N.C. Kaser - 40 Jahre Brixner Rede
27.08.2009
Festung Franzensfeste
…am 27. August 1969 war es so weit. Ein durchwegs missmutiger N.C. Kaser betrat das Rednerpult in der Brixner Cusanus-Akademie und berichtete in einem scharfen unverkennbaren zynischen Ton über Südtirols Literatur der Zukunft und der Jahre zuvor. Für die Zuhörer und die Organisatoren der Südtiroler Hochschülerschaft war Kasers Rede zunächst nichts anderes, als dessen eigenwillige Interpretation der Literaturszene im Land, sowie der gesellschaftlichen Zustände Südtirols im Allgemeinen. Für die Studenten, die die weltweit befreienden Töne des Woodstockfestivals noch in ihren Ohren hatten, war also die Provokation Kasers – 10 Tage nach dem Musikspektakel – nichts Neues. Doch N.C. Kaser hat an diesem Tag nicht ins Leere gesprochen. Er hat aufgewühlt und ausgeteilt und wurde für seinen Mut in den darauffolgenden Wochen, Monaten und Jahren von bestimmten Lokalmedien regelrecht vernichtet. Heute aber gilt Kasers „Brixner Rede“ als Zäsur, als der gedankliche Einschnitt schlechthin, denn kein anderer hatte es vor ihm gewagt, den großen Medieninstitutionen des Landes, den lediglich zu Brauchtum und Tradition verkommenen zwielichtigen Heimatdichtern und Volkstumsrichtern, sowie „einer total vertrottelten Bozner Schießbudengesellschaft“ derart ans Bein zu pinkeln wie kaser. Südtirols Literatur kommentierte er mit folgenden Worten, nämlich dass „99% der Südtiroler Literaten am besten nie geboren wären“ und es demnach besser wäre, wenn sie „noch heute ins heimatliche Gras beißen“, um „nicht weiteres Unheil anzurichten“. Jung und kämpferisch wusste Kaser die Macht des Wortes zur rechten Zeit zu nutzen.

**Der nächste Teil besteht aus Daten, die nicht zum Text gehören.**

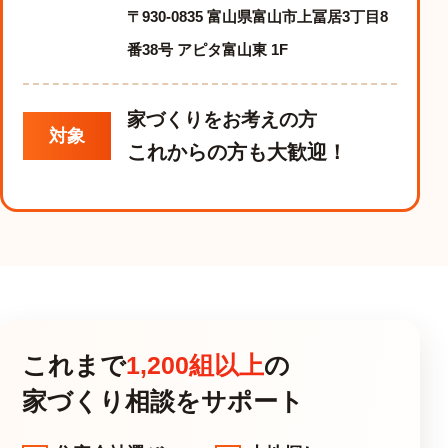
〒930-0835 富山県富山市上冨居3丁目8
番38号 アピタ富山東 1F
家づくりをお考えの方
対象
これからの方も大歓迎！
これまで
1,200組以上
の
家づくり相談をサポート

Seine Rede vom 27. August ist ein Schrei nach einer neuen literarischen Freiheit und Weltoffenheit. Es ist aber auch der gesellschaftspolitisch motivierte Schrei hinein in die engen Täler eines kleinen europäischen Landstrichs, dessen kulturelles Erbe für immer und ewig festgemacht schien. Das Echo der damaligen kulturellen Gestalter und Schreiberlinge, die den kulturellen Alltag mit gängigen konservativen Konserven einzufrieren wussten, lies nicht lange auf sich warten. Während sie N.C. Kaser öffentlich an den Pranger stellten und Kaser im Wesentlichen erst posthum eine entsprechende literarische Wertschätzung erlangt, motivierten die Äußerungen der „Brixner Rede“ viele junge Intellektuelle und Literaten des Landes.
Vierzig Jahre nach der vermeintlichen Geburtsstunde neuerer Südtiroler Literatur, erinnern ein Dutzend Schriftsteller aus dem In- und Ausland an diesen wichtigen Tag. Nicht zuletzt soll auch darüber diskutiert werden, wie es um Gegenwart und Zukunft des hiesigen Literaturbetriebes innerhalb des europäischen Kontextes steht.